Mancher der Vorschläge Bugenhagens liest sich, als sei er für heute bereit gestellt. Der Gottesdienst als zentraler Ausgangspunkt aller Reformbemühungen; die Diakonie als elementares Feld kirchlicher Arbeit; die grundlegende Bedeutung kirchlicher Bildungsarbeit.
Bevor ich aber auf die Bedeutung dieser thematischen Schwerpunktsetzung durch Bugenhagen für uns abschließend zurückkomme, will ich zunächst danach fragen, was ein Reformprojekt bedeutet, das sich im Horizont der Rechtfertigungslehre versteht, das sich konsequent in den reformatorischen Kerngedanken einzeichnet, wie ihn Martin Luther 1530 an Spalatin zusammenfasste: „Wir sollen Menschen und nicht Gott sein. Das ist die Summa!“ Die Rechtfertigungslehre ist radikal, sie führt zu den Wurzeln. Sie bringt nicht nur das Verhältnis zwischen Gott und dem Menschen zur Klarheit, sondern auch die menschlichen Verhältnisse selbst. Das heißt nun zweierlei:
1) Die Botschaft von der Rechtfertigung des Gottlosen durch Gottes Gnade ist der entscheidende Impuls für eine grundsätzliche Reformfähigkeit der Kirche. Die Kirche ist nicht göttlich, göttlich ist Gott allein. Die kirchlichen Ordnungen sind nicht göttlich; Gottes ist die Botschaft von der Rechtfertigung des Gottlosen allein aus Gnade. Die Rechtfertigungslehre entlässt jedes menschliche Werk zunächst in den Raum der verantworteten menschlichen Freiheit. Keine Reformbemühung gilt als ein Werk, das dem Glauben zugute gerechnet werden könnte. Es gibt grundsätzlich keine Form, keine Struktur, keinen kirchlichen Bau, dem Gott im Blick auf die Botschaft von seiner Gnade einen Vorzug geben würde. Dass Gottes Gnade voraussetzungslos gilt, stimmt vielmehr auch im Blick auf kirchliche Strukturen. Reformer, Ideengeber und Konstrukteure, Kirchenleitungen, Projektbüros und scharfsinnige Juristen setzen im Horizont der Rechtfertigungslehre alle gleich Noah ihren Fuß auf einen noch feuchten und nicht in sich selbst tragfähigen Boden. Vor ihnen erstreckt sich ein schier grenzenloses Land. Werden nicht die Werke dem Glauben zugerechnet, öffnet sich das Spektrum der Möglichkeiten wie über Abraham der Sternenhimmel. Die Rechtfertigung des Gottlosen, die heilsame Entlassung des Menschen in seinen Verantwortungsbereich, ist eine Botschaft der Freiheit.
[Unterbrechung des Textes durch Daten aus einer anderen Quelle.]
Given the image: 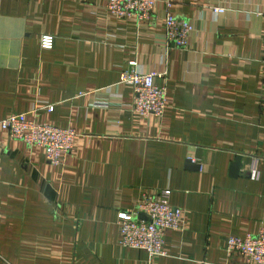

Auf dem Boden dieser radikalen Einsicht könnte sich rasch die Meinung ausbreiten, dass es angesichts einer solchen Freiheit gleichgültig sei, in welcher Art und Weise ein Reformprojekt Gestalt nimmt. Und mitunter kann der Eindruck entstehen, diesem Verständnis der Rechtfertigungslehre würde im Protestantismus manches abgewonnen. Und die einen sagen dann: Egal wie – Hauptsache anders. Während die anderen erwidern: Egal wie – Hauptsache es bleibt, wie es war. Doch Noah und seine Familie werden nicht in Gleichgültigkeit und Beliebigkeit entlassen; vielmehr werden sie von Gott beauftragt: „Und Gott segnete Noah und seine Söhne und sprach: ‚Seid fruchtbar und mehret euch und füllet die Erde’“ (Gen. 9,1). Deshalb sollte einigen nahe liegenden Missverständnissen der Freiheit von vornherein vorgebeugt werden.
Die Botschaft von der Freiheit des Gottlosen führt nicht in Beliebigkeit. Gottes Anspruch wie Ansprache an Noah, seine Verheißung an Abraham, die ihm keinen Weg beschreibt, wohl aber eine Zielperspektive öffnet, die „Wegweisung der Freiheit“ (Lochman), die Gottes Volk durch Mose in Form des Dekalogs erhält, die Predigt Jesu an seine Jünger – in all dem bildet sich ab, dass das Geschenk der Freiheit den Gläubigen nicht anspruchslos übereignet wird: Nicht Beliebigkeit sondern Bezogenheit, nicht Gleichgültigkeit sondern Interesse, nicht Anspruchslosigkeit sondern Zuspruch prägen das Verhältnis zwischen Gott und dem in die Freiheit von der Sünde entlassenen Gerechtfertigten.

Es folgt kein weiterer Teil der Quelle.